For distributed storage system 610, the same partition data is
updated synchronously in memory on different nodes. Typically in a
distributed storage system that uses synchronous replication by
partitioning data there is central metadata at the replication
manager, and there are at least two replicas--a Master and Hot
Standby. Additional replicas could be stored on different nodes
that are not shown in FIG. 6A, as indicated by the ellipses. Any
and/or all of the nodes could include persistent storage devices.
Requests are received from clients located, for example, somewhere
in "the Cloud." Write requests are synchronously updated at both
the Master and the Hot Standby. Read requests are routed to the
Master, and the Hot Standby acts as the Master if master goes down.

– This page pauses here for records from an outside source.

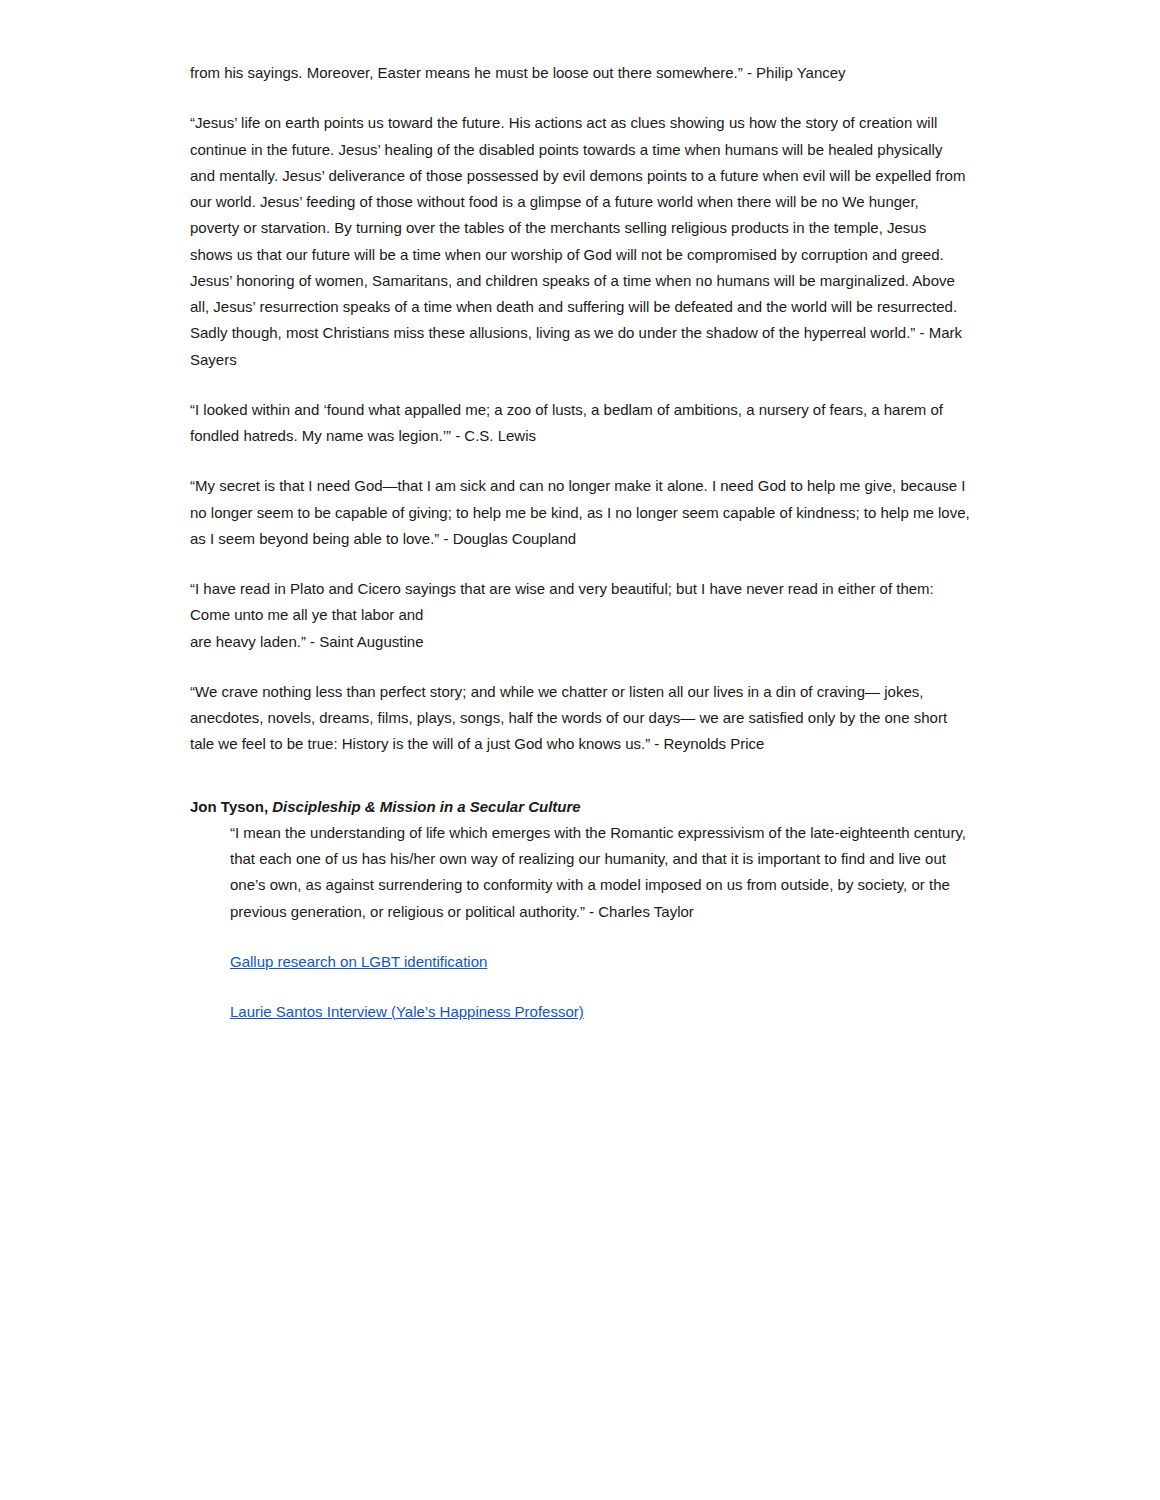from his sayings. Moreover, Easter means he must be loose out there somewhere.” - Philip Yancey
“Jesus’ life on earth points us toward the future. His actions act as clues showing us how the story of creation will continue in the future. Jesus’ healing of the disabled points towards a time when humans will be healed physically and mentally. Jesus’ deliverance of those possessed by evil demons points to a future when evil will be expelled from our world. Jesus’ feeding of those without food is a glimpse of a future world when there will be no We hunger, poverty or starvation. By turning over the tables of the merchants selling religious products in the temple, Jesus shows us that our future will be a time when our worship of God will not be compromised by corruption and greed. Jesus’ honoring of women, Samaritans, and children speaks of a time when no humans will be marginalized. Above all, Jesus’ resurrection speaks of a time when death and suffering will be defeated and the world will be resurrected. Sadly though, most Christians miss these allusions, living as we do under the shadow of the hyperreal world.” - Mark Sayers
“I looked within and ‘found what appalled me; a zoo of lusts, a bedlam of ambitions, a nursery of fears, a harem of fondled hatreds. My name was legion.’” - C.S. Lewis
“My secret is that I need God—that I am sick and can no longer make it alone. I need God to help me give, because I no longer seem to be capable of giving; to help me be kind, as I no longer seem capable of kindness; to help me love, as I seem beyond being able to love.” - Douglas Coupland
“I have read in Plato and Cicero sayings that are wise and very beautiful; but I have never read in either of them: Come unto me all ye that labor and
are heavy laden.” - Saint Augustine
“We crave nothing less than perfect story; and while we chatter or listen all our lives in a din of craving— jokes, anecdotes, novels, dreams, films, plays, songs, half the words of our days— we are satisfied only by the one short tale we feel to be true: History is the will of a just God who knows us.” - Reynolds Price
Jon Tyson, Discipleship & Mission in a Secular Culture
“I mean the understanding of life which emerges with the Romantic expressivism of the late-eighteenth century, that each one of us has his/her own way of realizing our humanity, and that it is important to find and live out one’s own, as against surrendering to conformity with a model imposed on us from outside, by society, or the previous generation, or religious or political authority.” - Charles Taylor
Gallup research on LGBT identification
Laurie Santos Interview (Yale’s Happiness Professor)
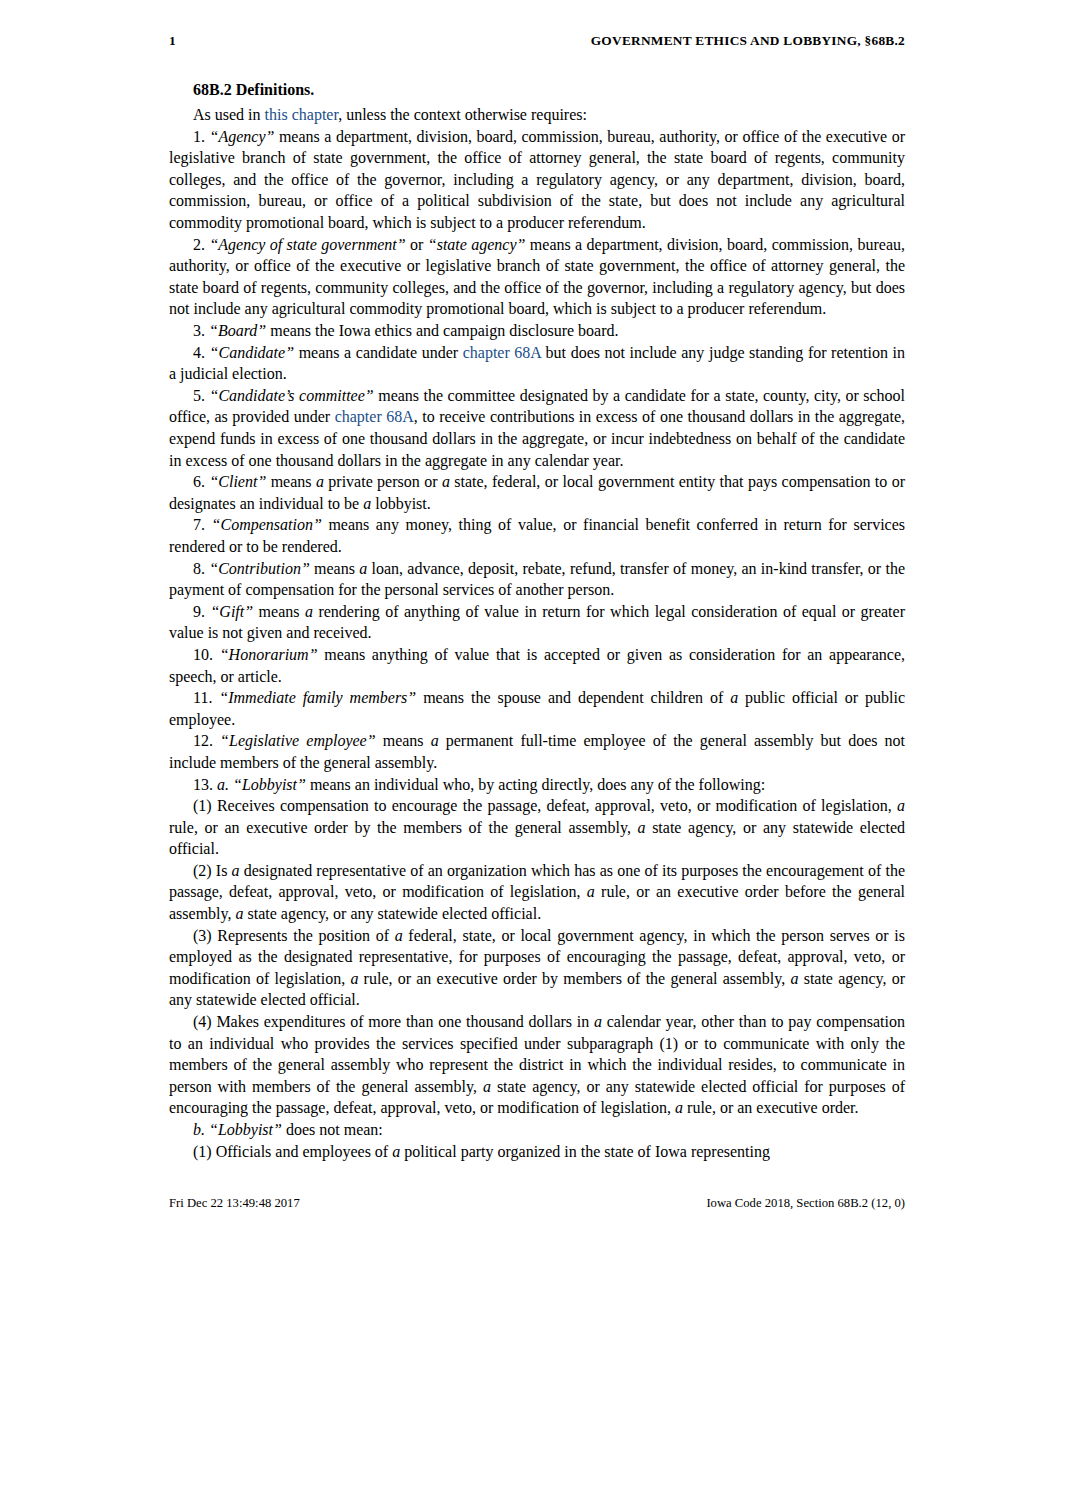1 GOVERNMENT ETHICS AND LOBBYING, §68B.2
68B.2 Definitions.
As used in this chapter, unless the context otherwise requires:
1. “Agency” means a department, division, board, commission, bureau, authority, or office of the executive or legislative branch of state government, the office of attorney general, the state board of regents, community colleges, and the office of the governor, including a regulatory agency, or any department, division, board, commission, bureau, or office of a political subdivision of the state, but does not include any agricultural commodity promotional board, which is subject to a producer referendum.
2. “Agency of state government” or “state agency” means a department, division, board, commission, bureau, authority, or office of the executive or legislative branch of state government, the office of attorney general, the state board of regents, community colleges, and the office of the governor, including a regulatory agency, but does not include any agricultural commodity promotional board, which is subject to a producer referendum.
3. “Board” means the Iowa ethics and campaign disclosure board.
4. “Candidate” means a candidate under chapter 68A but does not include any judge standing for retention in a judicial election.
5. “Candidate’s committee” means the committee designated by a candidate for a state, county, city, or school office, as provided under chapter 68A, to receive contributions in excess of one thousand dollars in the aggregate, expend funds in excess of one thousand dollars in the aggregate, or incur indebtedness on behalf of the candidate in excess of one thousand dollars in the aggregate in any calendar year.
6. “Client” means a private person or a state, federal, or local government entity that pays compensation to or designates an individual to be a lobbyist.
7. “Compensation” means any money, thing of value, or financial benefit conferred in return for services rendered or to be rendered.
8. “Contribution” means a loan, advance, deposit, rebate, refund, transfer of money, an in-kind transfer, or the payment of compensation for the personal services of another person.
9. “Gift” means a rendering of anything of value in return for which legal consideration of equal or greater value is not given and received.
10. “Honorarium” means anything of value that is accepted or given as consideration for an appearance, speech, or article.
11. “Immediate family members” means the spouse and dependent children of a public official or public employee.
12. “Legislative employee” means a permanent full-time employee of the general assembly but does not include members of the general assembly.
13. a. “Lobbyist” means an individual who, by acting directly, does any of the following:
(1) Receives compensation to encourage the passage, defeat, approval, veto, or modification of legislation, a rule, or an executive order by the members of the general assembly, a state agency, or any statewide elected official.
(2) Is a designated representative of an organization which has as one of its purposes the encouragement of the passage, defeat, approval, veto, or modification of legislation, a rule, or an executive order before the general assembly, a state agency, or any statewide elected official.
(3) Represents the position of a federal, state, or local government agency, in which the person serves or is employed as the designated representative, for purposes of encouraging the passage, defeat, approval, veto, or modification of legislation, a rule, or an executive order by members of the general assembly, a state agency, or any statewide elected official.
(4) Makes expenditures of more than one thousand dollars in a calendar year, other than to pay compensation to an individual who provides the services specified under subparagraph (1) or to communicate with only the members of the general assembly who represent the district in which the individual resides, to communicate in person with members of the general assembly, a state agency, or any statewide elected official for purposes of encouraging the passage, defeat, approval, veto, or modification of legislation, a rule, or an executive order.
b. “Lobbyist” does not mean:
(1) Officials and employees of a political party organized in the state of Iowa representing
Fri Dec 22 13:49:48 2017 Iowa Code 2018, Section 68B.2 (12, 0)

If no Hot Standby is available, the Master logs synchronously to
the local disk to respond to a request. Examples of distributed
storage systems using synchronous replication include Aerospike,
VoltDB and eXtremeDB.
[0058] According to an exemplary embodiment, a replication manager
611 for a distributed storage system 610 that uses synchronous
replication by partitioning data utilizes persistent storage device
characteristics, as disclosed herein, to avoid routing a read
request to a replica on a persistent storage device that may soon
undergo a garbage collection operation. The replication manager 611
utilizes a device characteristics table 612, which contains
information such as, but not limited to, a free block count and
partition address information, and a request routing table 613, as
described herein, and selects the replica at the top of the request
routing table 613 that has the highest free block count among the
replicas for that data partition. The replication manager 611
routes read requests received from clients as disclosed herein
without interfering with a garbage collection operation on a
persistent device.
[0059] FIG. 6B depicts a configuration of a distributed storage
system 620 that uses synchronous pipelined replication in which
data is written to selected replicas in a pipelined fashion.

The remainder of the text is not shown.